The mitochondrial proteome consists of about 1500 proteins, the majority of which are encoded in nuclear DNA, synthesized on cytosolic ribosomes, and post-translationally targeted to the organelle. The TIM23 complex of the mitochondrial inner membrane mediates the import of most of these proteins. The initial stages of protein import involve a receptor complex composed of the soluble domains of the Tim23 and Tim50 subunits. This receptor not only coordinates the recognition of mitochondria-targeted polypeptides, but also aids in the maintenance of the inner membrane potential and in the processing of mitochondrial enzymes. Despite its relevance in organelle biogenesis and human disease, the molecular mechanisms by which the TIM23 receptor regulates the early steps of protein import are poorly understood. Using innovations in model membrane constructions and an experimental strategy that combines advanced fluorescence spectroscopy, molecular modeling, and structural biology techniques, this research plan will investigate the network of protein and lipid interactions that underpin the operation of the TIM23 receptor.
In Aim 1, we will analyze the dynamic associations between the Tim50 and Tim23 subunits under different conditions. With both in organello systems and soluble nanoscale lipid membrane models, we will employ site-specific crosslinking and fluorescence measurements to elucidate how the associations of these receptor subunits are regulated by substrate, membrane potential, and particular lipids. These results will resolve the molecular mechanisms by which the TIM23 receptor makes specific contact with targeted substrates and how the receptor gates the translocon channel for import.

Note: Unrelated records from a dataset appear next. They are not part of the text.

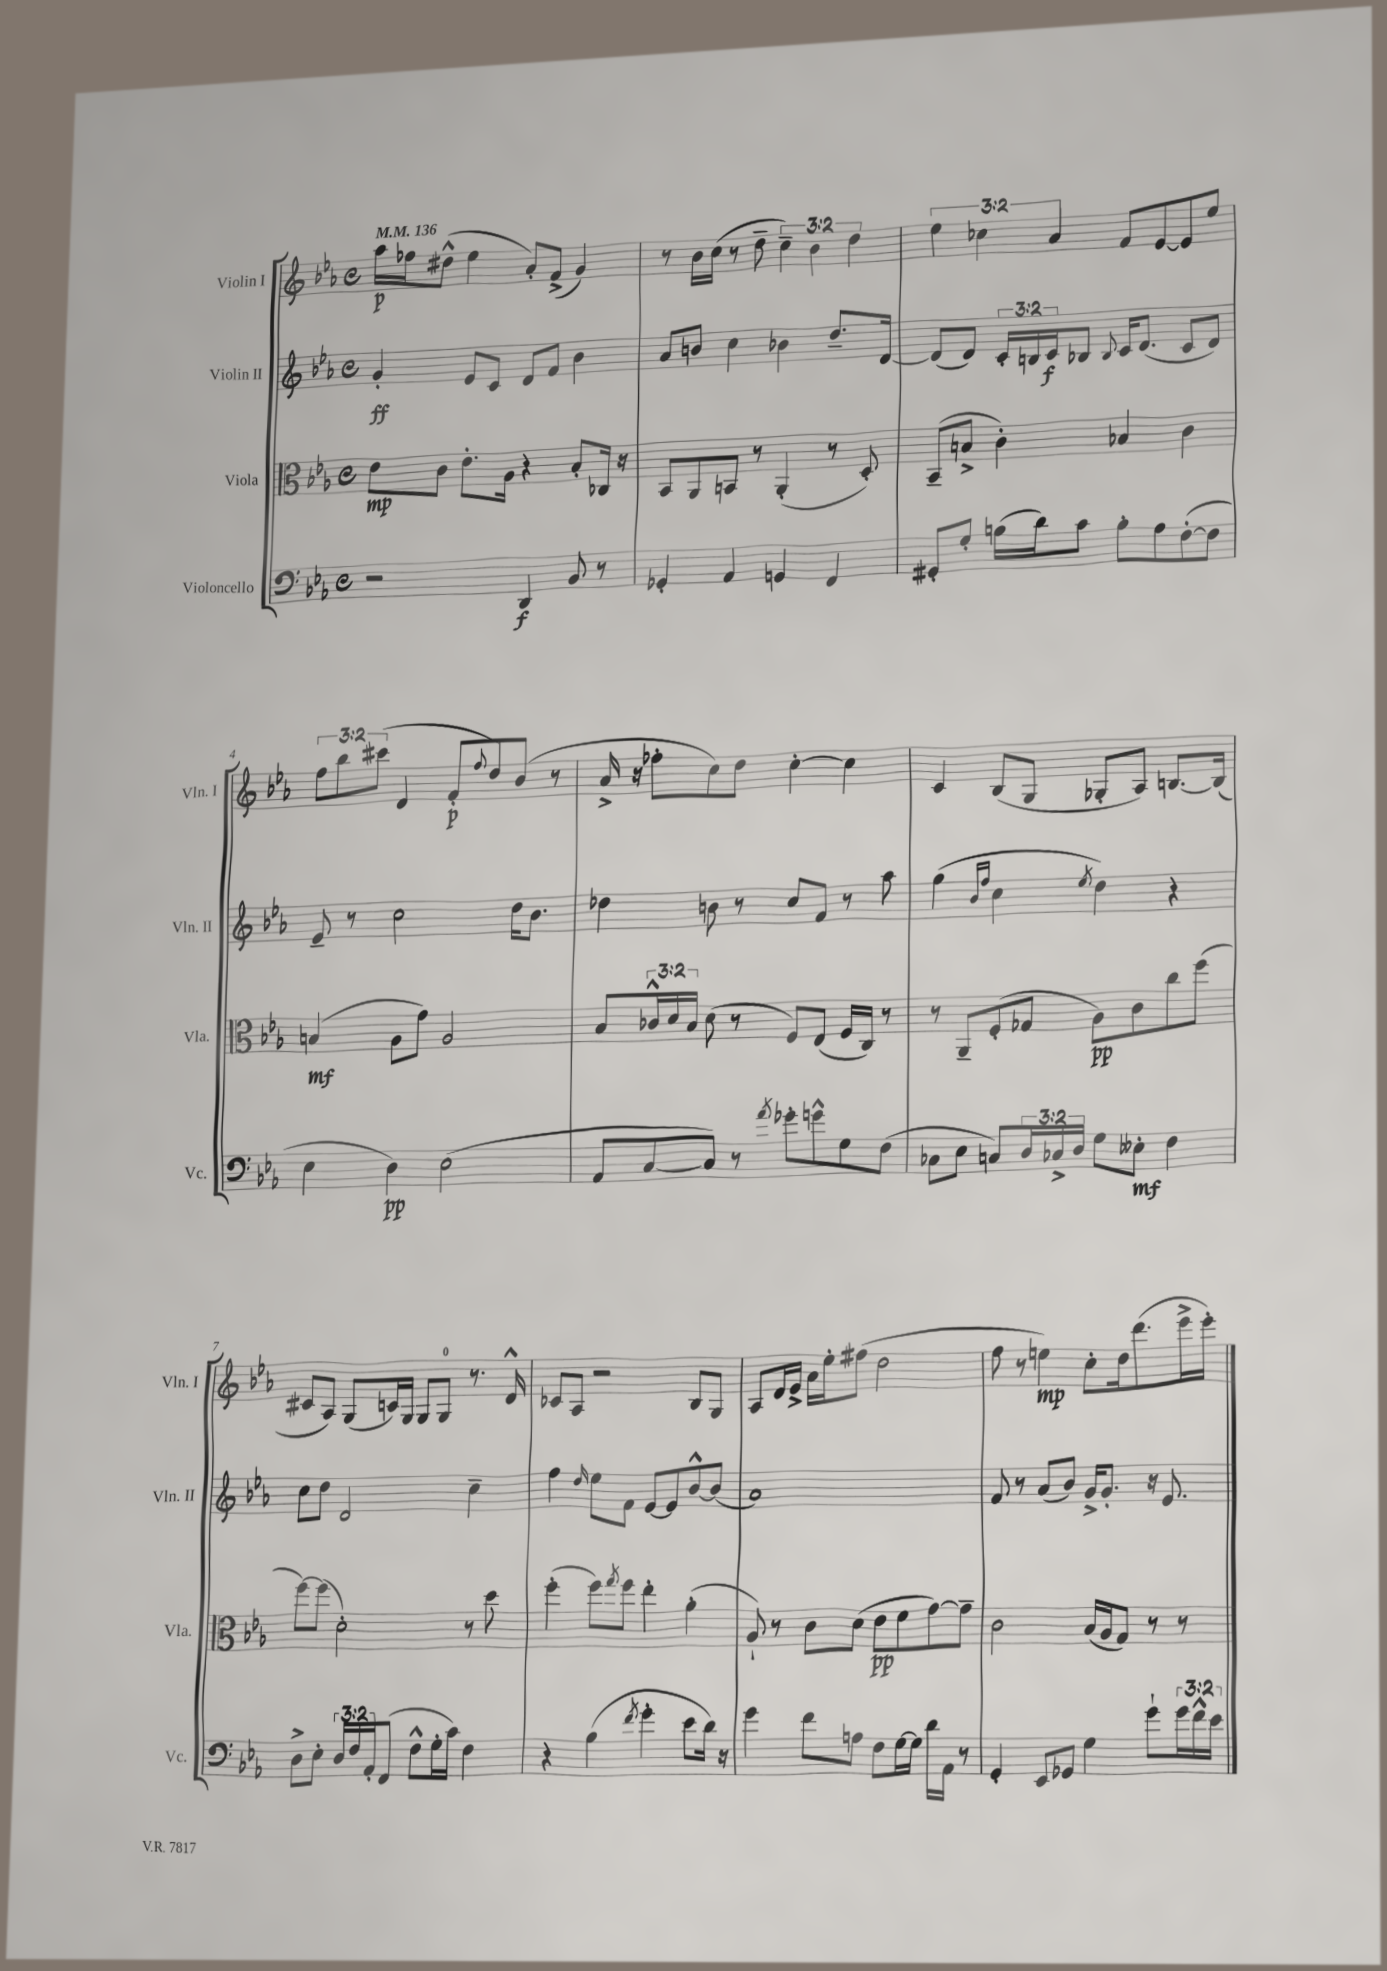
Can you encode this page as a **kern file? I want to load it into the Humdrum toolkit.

**kern	**dynam	**kern	**dynam	**kern	**dynam	**kern	**dynam
*part4	*part4	*part3	*part3	*part2	*part2	*part1	*part1
*staff4	*staff4	*staff3	*staff3	*staff2	*staff2	*staff1	*staff1
*I"Violoncello	*	*I"Viola	*	*I"Violin II	*	*I"Violin I	*
*I'Vc.	*	*I'Vla.	*	*I'Vln. II	*	*I'Vln. I	*
*clefF4	*	*clefC3	*	*clefG2	*	*clefG2	*
*k[b-e-a-]	*	*k[b-e-a-]	*	*k[b-e-a-]	*	*k[b-e-a-]	*
*M4/4	*	*M4/4	*	*M4/4	*	*M4/4	*
*met(c)	*	*met(c)	*	*met(c)	*	*met(c)	*
*MM136	*	*MM136	*	*MM136	*	*MM136	*
=1	=1	=1	=1	=1	=1	=1	=1
2r	.	8e-\L	mp	4g'/	ff	16aa-\LL	p
.	.	.	.	.	.	16ff-X\J	.
.	.	8c\J	.	.	.	(8dd#X^^\J	.
.	.	8.e-'\L	.	8e-/L	.	4ee-\	.
.	.	.	.	8c/J	.	.	.
.	.	16A-\Jk	.	.	.	.	.
4DD/	f	4r	.	8d/L	.	8a-'/L)	.
.	.	.	.	8f/J	.	(8f^/J	.
8BB-/	.	8B-'/L	.	4b-\	.	4g/)	.
8r	.	16C-X/Jk	.	.	.	.	.
.	.	16r	.	.	.	.	.
=2	=2	=2	=2	=2	=2	=2	=2
4GG-X'/	.	8BB-/L	.	8a-/L	.	8r	.
.	.	8AA-/	.	8bn/J	.	16b-\LL	.
.	.	.	.	.	.	(16cc\JJ	.
4AA-/	.	8BBn/J	.	4cc\	.	8r	.
.	.	8r	.	.	.	8dd~\	.
4GGn/	.	(4AA-'/	.	4b-X\	.	6cc~\)	.
.	.	.	.	.	.	6b-\	.
4FF/	.	8r	.	8.dd~/L	.	.	.
.	.	.	.	.	.	6dd\	.
.	.	8D'/)	.	.	.	.	.
.	.	.	.	[16d/Jk	.	.	.
=3	=3	=3	=3	=3	=3	=3	=3
8GG#X'/L	.	(8BB-~/L	.	(8d/L]	.	6ee-\	.
8G'/J	.	8Bn^/J	.	8d/J)	.	.	.
.	.	.	.	.	.	6cc-X\	.
(16Bn\LL	.	4c'\)	.	24c'/LL	.	.	.
.	.	.	.	24Bn/	.	.	.
16d\J)	.	.	.	.	.	.	.
.	.	.	.	24c/J	f	6a-/	.
8c\J	.	.	.	8B-X/J	.	.	.
.	.	.	.	8qqB-/	.	.	.
8B'\L	.	4B-X/	.	16c/KL	.	8f/L	.
.	.	.	.	(8.d/J	.	.	.
8A-\	.	.	.	.	.	[8e-/	.
([8F'\	.	4c\	.	8c/L	.	8e-/]	.
8F\J]	.	.	.	8d/J)	.	8ee-/J	.
!!LO:LB:g=z
=4	=4	=4	=4	=4	=4	=4	=4
4E-\	.	(4Bn/	mf	8e-~/	.	12ff\L	.
.	.	.	.	.	.	12bb-\	.
.	.	.	.	8r	.	.	.
.	.	.	.	.	.	(12ccc#X\J	.
4D\)	pp	8A-\L	.	2cc\	.	4d/	.
.	.	8g\J)	.	.	.	.	.
(2E-\	.	2A-/	.	.	.	8f'/L	p
.	.	.	.	.	.	8qqff/	.
.	.	.	.	.	.	8dd/)	.
.	.	.	.	16dd\KL	.	(8b-/J	.
.	.	.	.	8.b-\J	.	.	.
.	.	.	.	.	.	8r	.
=5	=5	=5	=5	=5	=5	=5	=5
8AA-/L	.	8B-/L	.	4dd-X\	.	16a-^/	.
.	.	.	.	.	.	16r	.
[8C/	.	24c-X^^/L	.	.	.	8ff-X'\L	.
.	.	24d/	.	.	.	.	.
.	.	24B-/JJ	.	.	.	.	.
8C/J])	.	(8d\	.	8bn\	.	8cc\)	.
8r	.	8r	.	8r	.	8dd\J	.
8qa-/	.	.	.	.	.	.	.
8g-X'\L	.	8F/L)	.	8cc/L	.	[4cc'\	.
8gn^^\	.	(8E-/J	.	8f/J	.	.	.
8G\	.	16F/LL	.	8r	.	4cc\]	.
.	.	16C/JJ)	.	.	.	.	.
(8F\J	.	8r	.	8aa-\	.	.	.
=6	=6	=6	=6	=6	=6	=6	=6
8C-X\L	.	8r	.	(4gg\	.	4c/	.
8E-\J	.	8AA-~/L	.	.	.	.	.
.	.	.	.	16qqb-/LL	.	.	.
.	.	.	.	16qqff/JJ	.	.	.
8Cn/L)	.	(8F'/	.	4cc\	.	(8B-/L	.
24D/L	.	8G-X/J	.	.	.	8G/J	.
24C-X^/	.	.	.	.	.	.	.
24D/JJ	.	.	.	.	.	.	.
.	.	.	.	8qee-/	.	.	.
8G\L	.	8A-\L)	pp	4dd\)	.	8G-X'/L	.
8E--X'\J	mf	8c\	.	.	.	8A-/J)	.
4F\	.	8cc\	.	4r	.	[8.Bn/L	.
.	.	(8ff\J	.	.	.	.	.
.	.	.	.	.	.	(16B/Jk]	.
!!LO:LB:g=z
=7	=7	=7	=7	=7	=7	=7	=7
8D^\L	.	[8ff\L)	.	8cc\L	.	8c#X/L	.
8E-'\J	.	(8ff\J]	.	8dd\J	.	8A-/J)	.
24D/LL	.	2d'\)	.	2d/	.	(8G/L	.
24F/	.	.	.	.	.	.	.
24AA-'/J	.	.	.	.	.	.	.
(8FF/J	.	.	.	.	.	16cn/L)	.
.	.	.	.	.	.	16G/JJ	.
8F^^\L	.	.	.	.	.	8G/L	.
16G'\L	.	.	.	.	.	8G/J	.
16c\JJ)	.	.	.	.	.	.	.
4F\	.	8r	.	4cc~\	.	8.r	.
.	.	8dd\	.	.	.	.	.
.	.	.	.	.	.	16d^^/	.
=8	=8	=8	=8	=8	=8	=8	=8
4r	.	(4ff'\	.	4ff\	.	8c-X/L	.
.	.	.	.	.	.	8A-/J	.
.	.	.	.	16qqdd/	.	.	.
(4B-\	.	8ff\L)	.	8ee-\L	.	2r	.
.	.	8qgg/	.	.	.	.	.
.	.	8ff\J	.	8f\J	.	.	.
8qf/	.	.	.	.	.	.	.
4g'\	.	4ee-'\	.	[8e-/L	.	.	.
.	.	.	.	8e-/]	.	.	.
8e-\L	.	(4a-'\	.	[8b-^^/	.	8B-/L	.
16d\Jk)	.	.	.	(8b-/J]	.	8G/J	.
16r	.	.	.	.	.	.	.
=9	=9	=9	=9	=9	=9	=9	=9
4g\	.	8A-`/)	.	1a-)	.	8A-/L	.
.	.	8r	.	.	.	16d/L	.
.	.	.	.	.	.	16e-^/JJ	.
8f\L	.	8c\L	.	.	.	16a-\LL	.
.	.	.	.	.	.	16ee-'\J	.
8An\J	.	(8d\J	.	.	.	(8ff#X\J	.
8F\L	.	8e-\L	pp	.	.	2dd\	.
[16G\L	.	8f\	.	.	.	.	.
16G\JJ]	.	.	.	.	.	.	.
16d\LL	.	[8g\)	.	.	.	.	.
16AA-\JJ	.	.	.	.	.	.	.
8r	.	8g~\J]	.	.	.	.	.
=10	=10	=10	=10	=10	=10	=10	=10
4GG'/	.	2c\	.	8f/	.	8ff\	.
.	.	.	.	8r	.	8r	.
8EE-/L	.	.	.	(8a-/L	.	4een\)	mp
8GG-X/J	.	.	.	8b-/J)	.	.	.
4G\	.	(16B-/LL	.	16g^/KL	.	8cc'\L	.
.	.	16A-/J	.	8.g'/J	.	.	.
.	.	8G/J)	.	.	.	16dd\k	.
.	.	.	.	.	.	(8.ddd\	.
8g`\L	.	8r	.	16r	.	.	.
.	.	.	.	8.e-/	.	.	.
24g\L	.	8r	.	.	.	16eee-^\L	.
24f^^\	.	.	.	.	.	.	.
.	.	.	.	.	.	16eee-'\JJ)	.
24e-\JJ	.	.	.	.	.	.	.
==	==	==	==	==	==	==	==
*-	*-	*-	*-	*-	*-	*-	*-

In Aim 2, we will investigate the lipid interactions of the receptor subunits. Based on our preliminary work indicating that specific sites on Tim23 and Tim50 bind to bilayers containing the mitochondria- specific lipid cardiolipin, we will analyze how interactio with this lipid may induce structural changes in these proteins and what implications this has for operation of the receptor. These results will define a novel paradigm for the role of protein-lipid interactions in regulating protein import, and offer insights into the molecular basis of heritable diseases linked to defects in mitochondrial lipid biogenesis.
In Aim 3, we will employ a host of independent approaches to determine the high-resolution structure of the assembled Tim23-Tim50 receptor complex. The conformational changes of these cognate binding partners that occur upon formation of the receptor will be interpreted in the context of their interactions with lipids and substrate. This work will rigorously test and refine our unifying working model for the initial steps of TIM23 complex-mediated protein import. From a broader perspective, this research will give many critical insights into the regulation of cellular protein trafficking and mitochondrial biogenesis.
Many heritable diseases are associated with dysfunction in the targeting of nuclear-encoded proteins to the mitochondrion via the TIM23 complex pathway. Our investigation of the complex interactions during the receptor-mediated stages of TIM23-mediated protein transport will provide novel insights into the molecular basis of mitochondrial targeting defects and into the mechanism by which diseases in lipid metabolism affect protein import.